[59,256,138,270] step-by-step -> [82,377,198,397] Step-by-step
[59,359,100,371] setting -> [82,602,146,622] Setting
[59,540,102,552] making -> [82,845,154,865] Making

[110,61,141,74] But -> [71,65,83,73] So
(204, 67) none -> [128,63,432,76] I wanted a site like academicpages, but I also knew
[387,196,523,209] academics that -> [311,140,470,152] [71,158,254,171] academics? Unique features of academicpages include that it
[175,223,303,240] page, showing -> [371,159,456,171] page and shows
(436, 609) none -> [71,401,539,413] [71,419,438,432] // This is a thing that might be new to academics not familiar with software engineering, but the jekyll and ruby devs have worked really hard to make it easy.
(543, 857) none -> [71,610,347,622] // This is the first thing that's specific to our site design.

◆ ◆ ◆ ◆ ◆

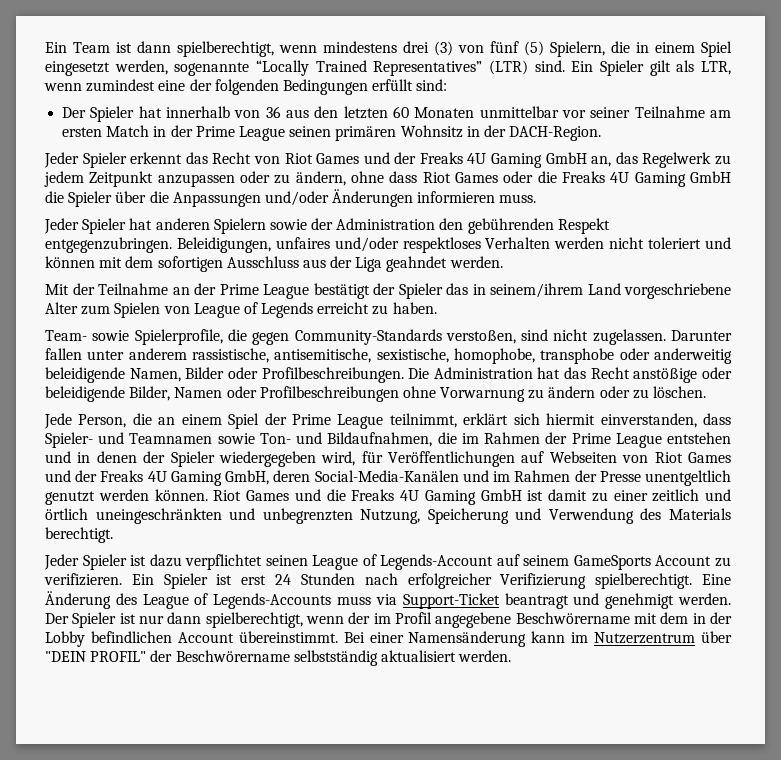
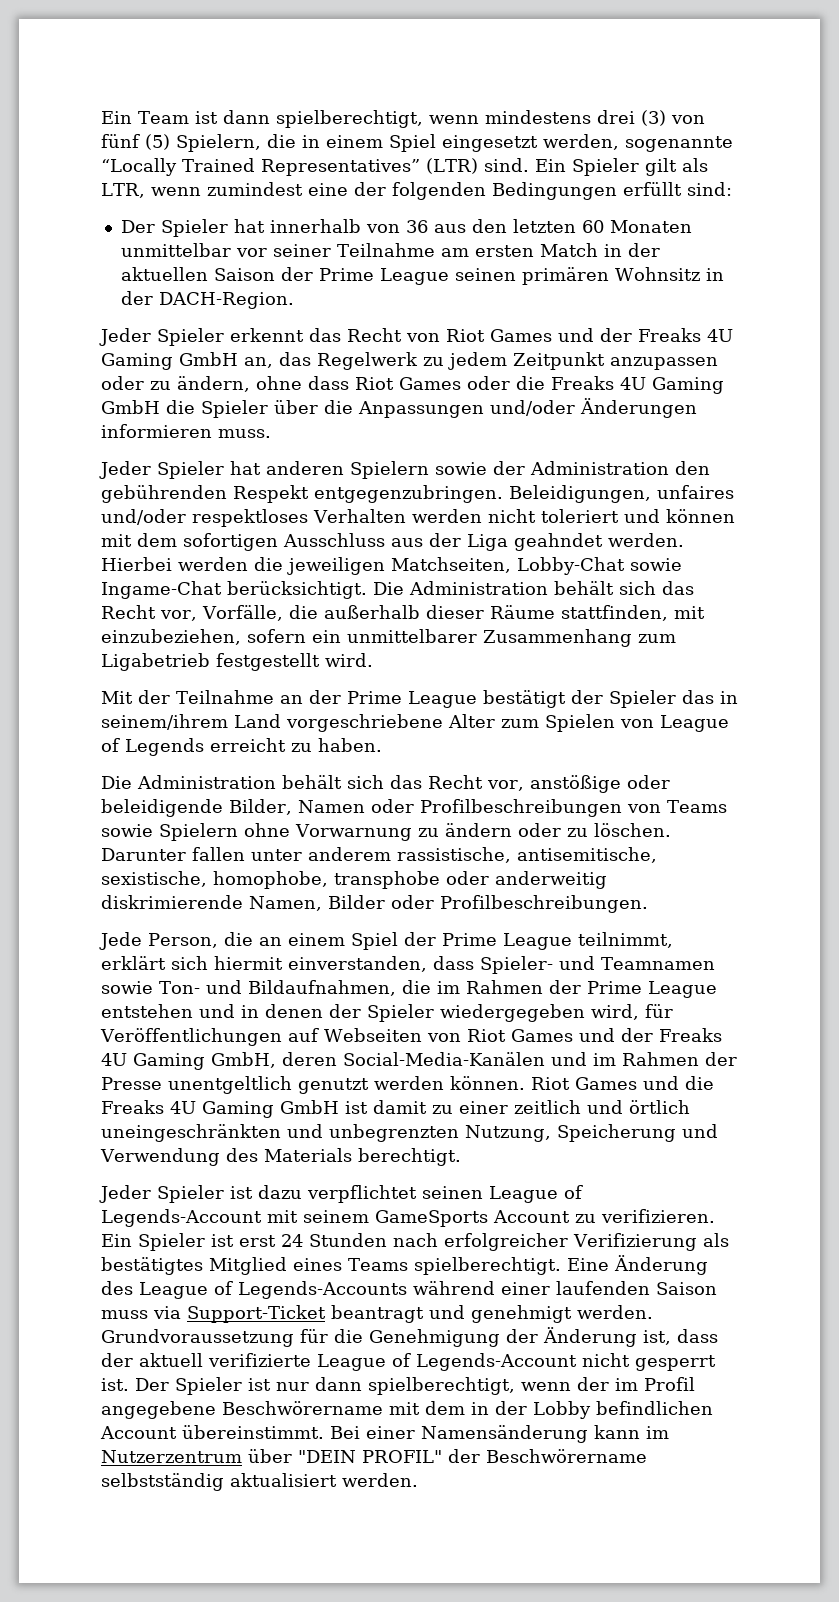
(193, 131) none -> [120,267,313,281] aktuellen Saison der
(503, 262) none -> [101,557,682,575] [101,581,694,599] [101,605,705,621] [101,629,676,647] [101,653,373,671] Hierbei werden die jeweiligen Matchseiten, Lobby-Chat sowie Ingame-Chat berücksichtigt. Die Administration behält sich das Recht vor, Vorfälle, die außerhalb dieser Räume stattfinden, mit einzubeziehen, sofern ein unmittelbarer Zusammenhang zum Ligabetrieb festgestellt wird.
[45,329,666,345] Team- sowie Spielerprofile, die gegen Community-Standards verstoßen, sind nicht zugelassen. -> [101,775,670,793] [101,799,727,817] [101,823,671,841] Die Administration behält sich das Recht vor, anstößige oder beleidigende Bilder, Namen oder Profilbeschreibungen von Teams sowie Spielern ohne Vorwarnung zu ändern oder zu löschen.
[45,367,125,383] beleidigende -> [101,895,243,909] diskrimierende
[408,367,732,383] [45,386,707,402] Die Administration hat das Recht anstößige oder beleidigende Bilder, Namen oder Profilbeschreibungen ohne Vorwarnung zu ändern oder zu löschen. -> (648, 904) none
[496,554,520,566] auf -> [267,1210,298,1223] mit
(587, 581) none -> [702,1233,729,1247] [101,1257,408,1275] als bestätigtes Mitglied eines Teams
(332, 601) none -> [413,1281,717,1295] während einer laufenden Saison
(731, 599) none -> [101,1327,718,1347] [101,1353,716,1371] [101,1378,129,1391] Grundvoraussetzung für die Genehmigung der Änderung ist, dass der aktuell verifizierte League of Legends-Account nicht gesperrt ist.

◆ ◆ ◆ ◆ ◆

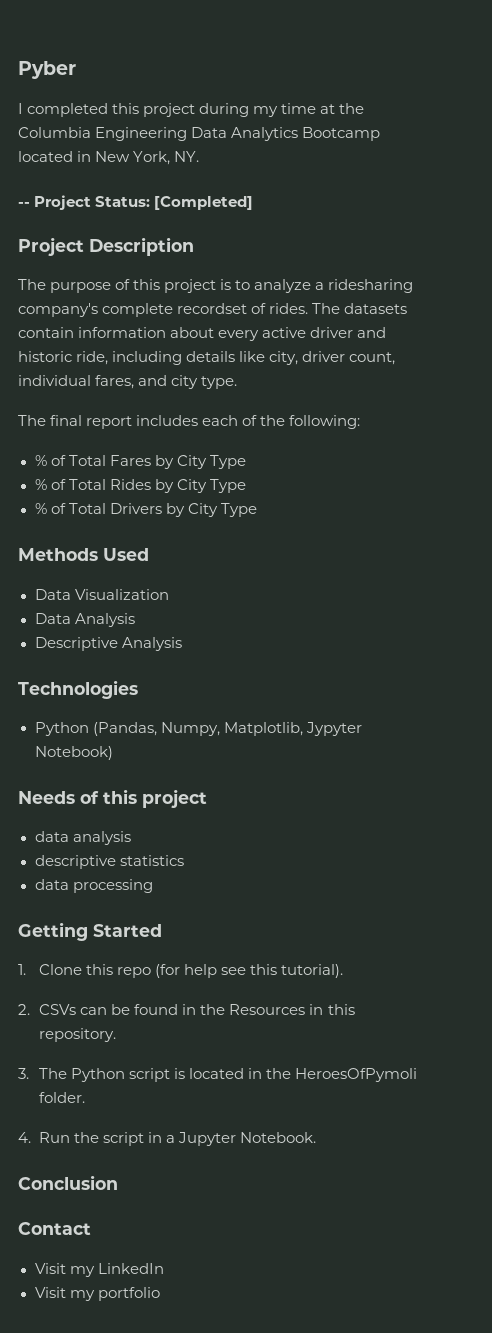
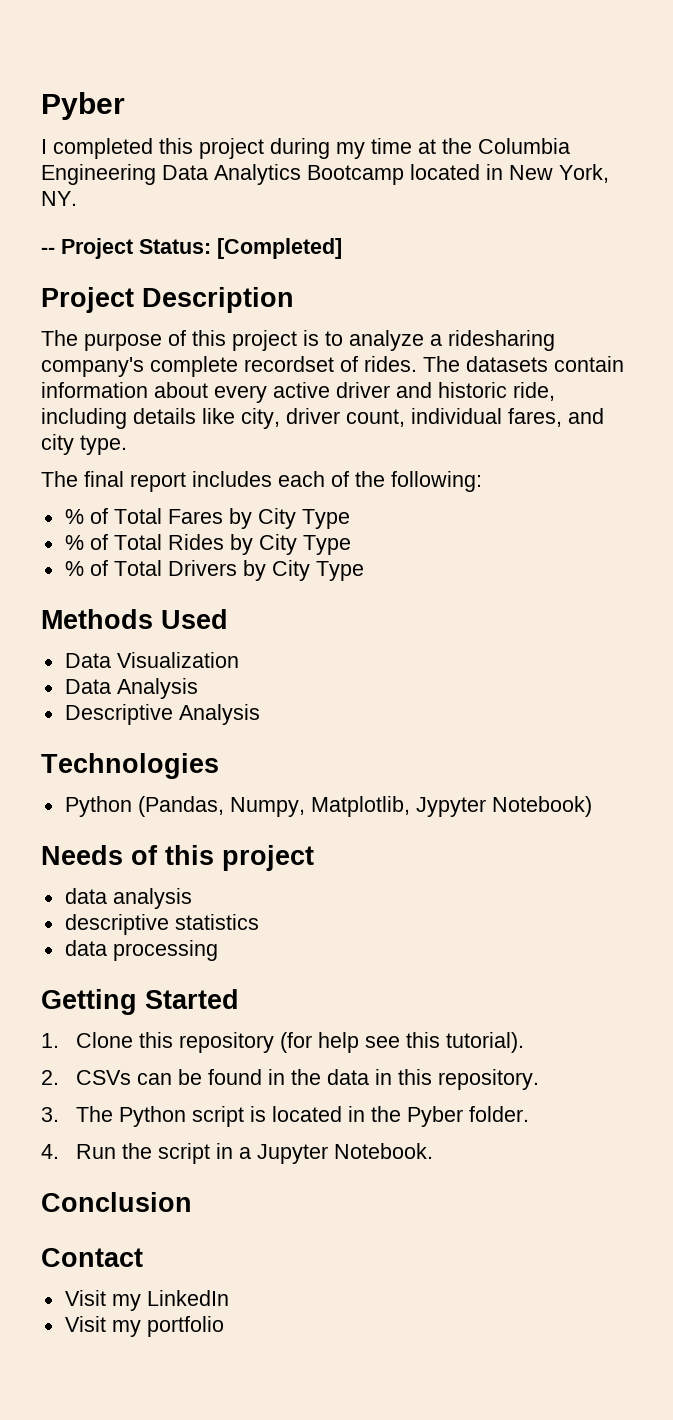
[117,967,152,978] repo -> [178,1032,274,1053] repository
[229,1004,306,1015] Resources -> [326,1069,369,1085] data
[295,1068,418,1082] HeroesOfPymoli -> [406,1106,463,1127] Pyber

◆ ◆ ◆ ◆ ◆

■ EXERCISE AIM ■
Everything above from the line with "[387,196,523,209] academics that" to the line with "[175,223,303,240] page, showing", both included, must be repeated exactly, and nothing outside that range.

■ SOLUTION TO THIS TASK ■
[387,196,523,209] academics that -> [311,140,470,152] [71,158,254,171] academics? Unique features of academicpages include that it
[175,223,303,240] page, showing -> [371,159,456,171] page and shows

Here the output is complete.